Since when has quoting a source been considered SPAM?

Since when has trying to bring recognition to a non-profit foundation that is trying to stop human slavery of children in the illegal sex trade SPAM? 

What ever happened to the spirit of Ubuntu?!!!

Since when has it been considered that CafeLinux.org is a form of SPAM?

There are dedicated threads on CafeLinux.org. 

Would Psychocats be considered SPAM?

This is a complete attack and assault on my character and assignation of the soul.

Not to mention that 4 mods and 1 admin are a part of the CafeLinux.org Team as well as many ubuntuforum.org members.

Please look at the CafeLinux.org community team, This is NOT my website this is a Linux community project. I am merely the founder. 
http://www.cafelinux.org/home/

Here is what is the saddest part I am a long time and very respected member of ubuntuforums and the Linux world in general. I am not a fly by night flash in the pan. I and others who are active on the CafeLinux.org team have given of their own finances, their own precious time to give to the greater good of the Linux community. There are NO ads or even donation buttons for CafeLinux.org. There is a button for Ubuntu, and on the home page I have attempted to bring awareness to the Somaly Mam Foundation. 

This action by the Mod and by the admin, is not only disrespectful but it violates everything that Ubuntu stands for!
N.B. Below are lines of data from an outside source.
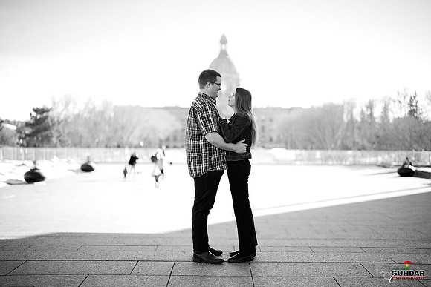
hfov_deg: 39.6
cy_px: 144
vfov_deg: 27.0
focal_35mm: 50
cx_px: 216
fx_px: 599
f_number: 1.2
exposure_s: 1/3200
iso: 125
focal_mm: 50
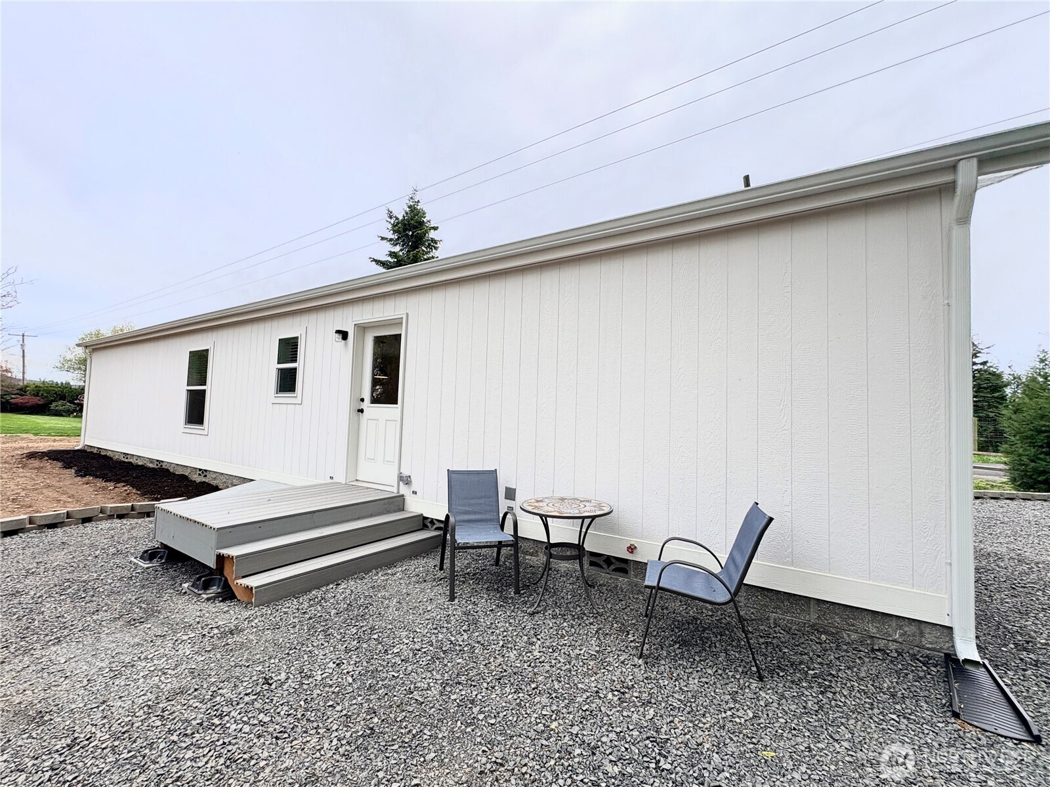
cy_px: 394
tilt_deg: +4.0
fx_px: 425
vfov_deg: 85.7
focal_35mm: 14
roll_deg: -1.2
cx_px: 525
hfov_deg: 102.1
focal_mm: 2.22
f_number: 2.2
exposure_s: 1/425
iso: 50
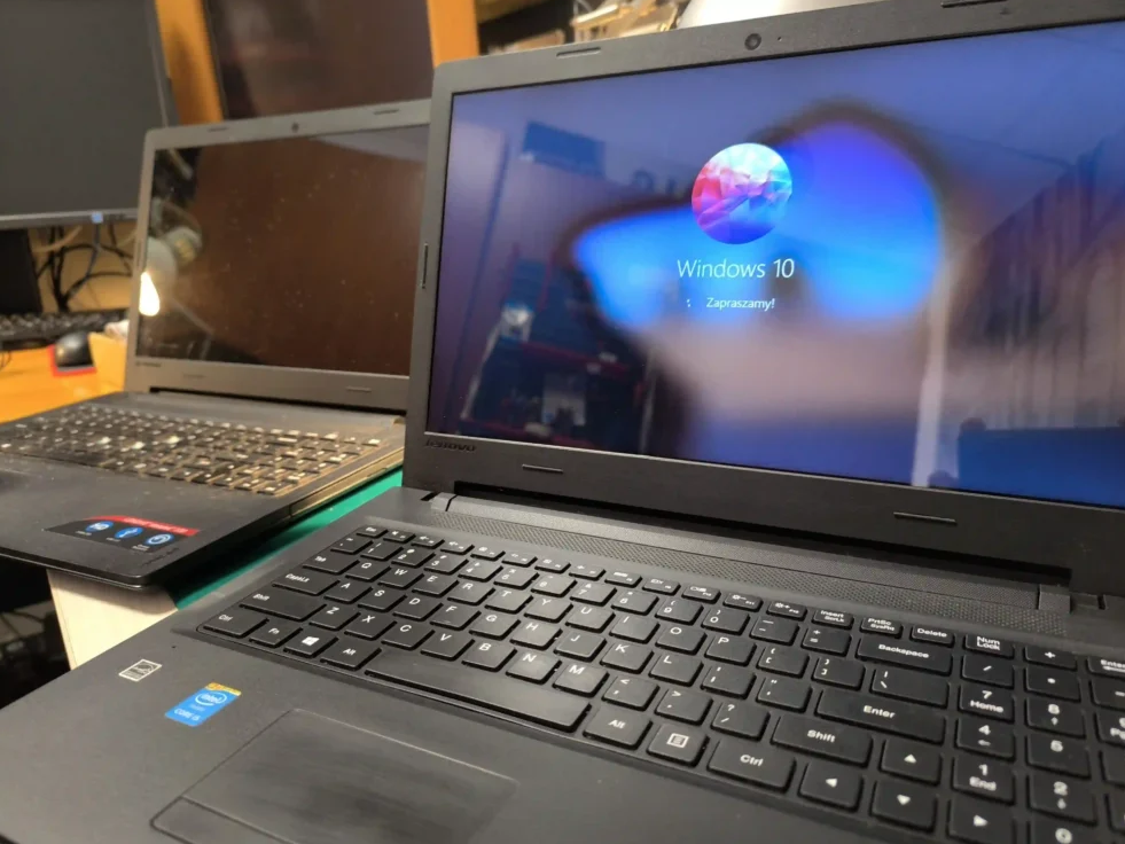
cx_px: 550
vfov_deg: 56.8
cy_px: 431
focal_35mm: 24
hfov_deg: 71.6
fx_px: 780
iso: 1250
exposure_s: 1/33.3
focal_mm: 6.14
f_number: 1.65
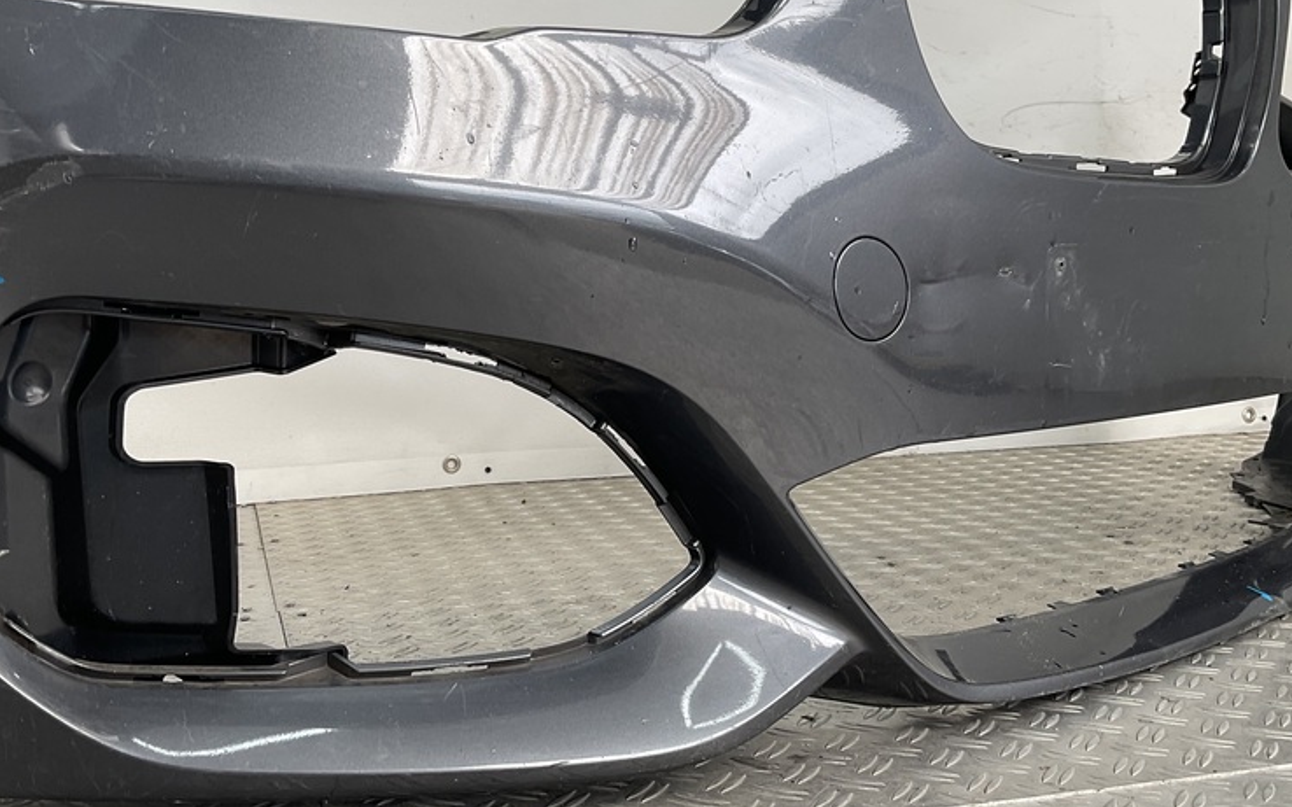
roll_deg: +0.6
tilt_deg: -7.0
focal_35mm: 42
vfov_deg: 30.5
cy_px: 401
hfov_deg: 47.2
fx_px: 1479
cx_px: 627
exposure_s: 1/120
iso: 16
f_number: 1.8
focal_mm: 3
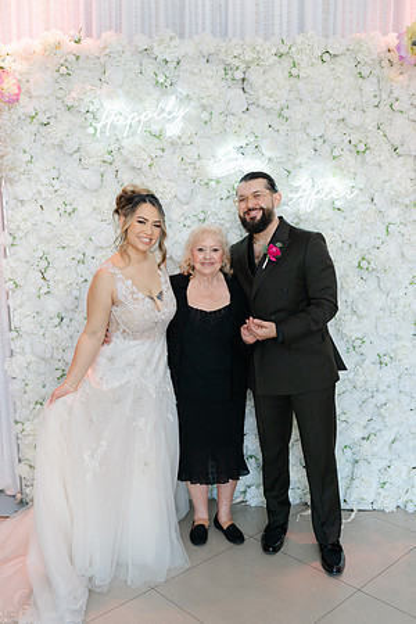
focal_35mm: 35
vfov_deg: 54.4
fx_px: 607
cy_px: 312
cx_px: 208
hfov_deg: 37.9
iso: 400
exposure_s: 1/160
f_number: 4
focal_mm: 35
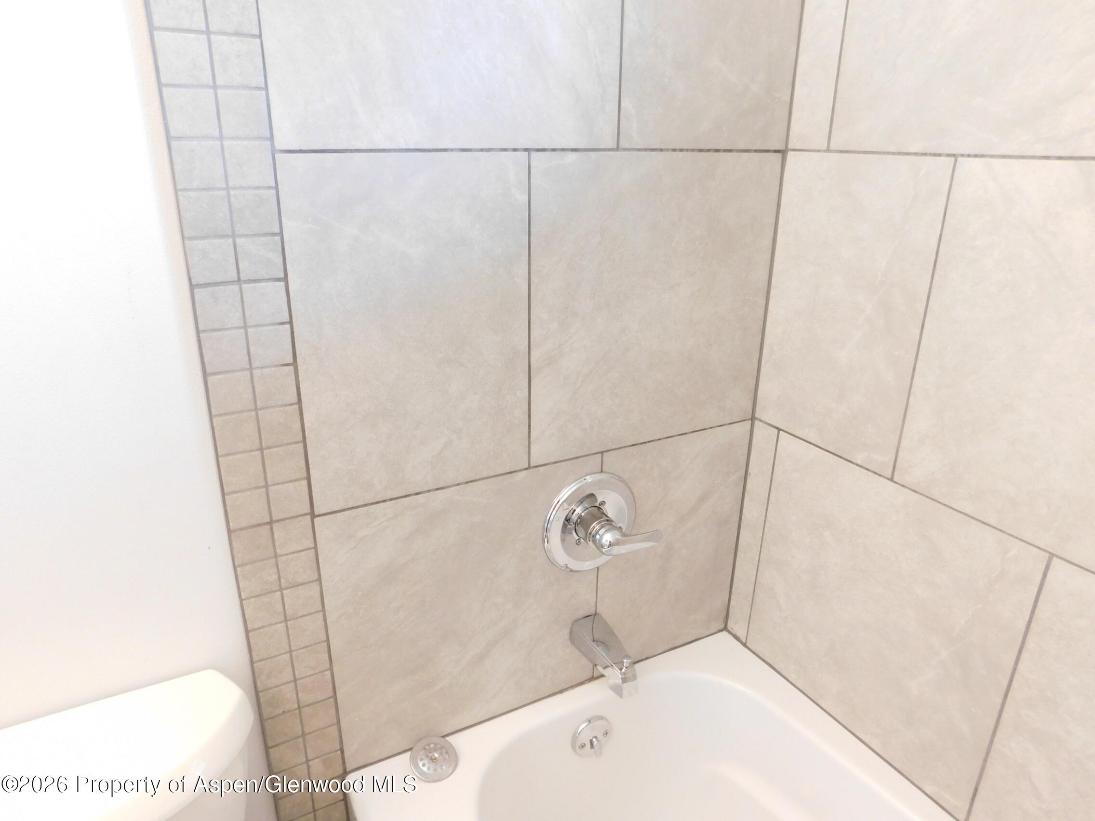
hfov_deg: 73.9
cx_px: 548
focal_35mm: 23
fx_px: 728
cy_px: 410
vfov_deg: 58.9
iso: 400
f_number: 3
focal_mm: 4
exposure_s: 1/25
I realize I have been targeted to be banned, but by building up ambiguous infractions against me is ludicrous.

I *request* that the last two SPAM infractions be lifted and I receive a public apology.

I look forward to a reasonable and intelligent response.

----------


## RAV TUX

Let me tell a little story about my experience with Linux, it started with Ubuntu. 

Ubuntu and ubuntuforums.org where my first introduction to Linux. It is here that I have always considered home. It is where I volunteered time as a moderator and sacrificed countless hours in service to Ubuntuforums.

It is here where CafeLinux.org was born and from these forums like so many other projects that are Linux-centric based. 

CafeLinux.org, is more then a website, more then a dedicated server, it is the beginning of a foundation that is here to help Linux and Open Source projects. We have helped in the past and are actively helping many projects, including but not limited to OpenGeu, PokerTh, gOS and others. 

We have built a reliable organization that has never asked for donations or placed  ads on websites.

How can ubuntuforums do this to one of their own?

I not only ask the admins here, but I make a public plea to Mark Shuttleworth. Is this the Ubuntu that you founded and that you want the world to embrace?

I have started to build a foundation in the Linux world, cafelinux.org. I have even hosted the development of a Ubuntu derivative OzOs.

This saddens me greatly. 

Where is the authenticity in the word Ubuntu that this distro has built a reputation on?

Please take a look at The CafeLinux Team, is this a moral or ethical move that is being made by the Admins?

I make one request, that Matthew not respond in this thread. Since as moderators and as a Admin he attacked me in the staff threads for my political and religious beliefs. All where silent then, unfortunately I was silent when he was being appointed to moderator. Lets not bring up the ugly truth here.

----------


## RAV TUX

> ...unfortunately I was silent when he was being appointed to moderator. Lets not bring up the ugly truth here.


moderator should read 'administrator'. 

(since the edit function is disabled in this forum I have to make multiple post instead of mere edits)

----------


## ubuntu-geek

Rav, we will review the situation and post accordingly. We request patience while we review the issue at hand.

----------


## ubuntu-geek

The FC feels you have been given enough chances throughout the past and unfortunately the behavior and sporadic posting continues. The FC has determined that you have had enough warnings/chances and we will be closing your forum account. We wish you the best of luck in the future.

----------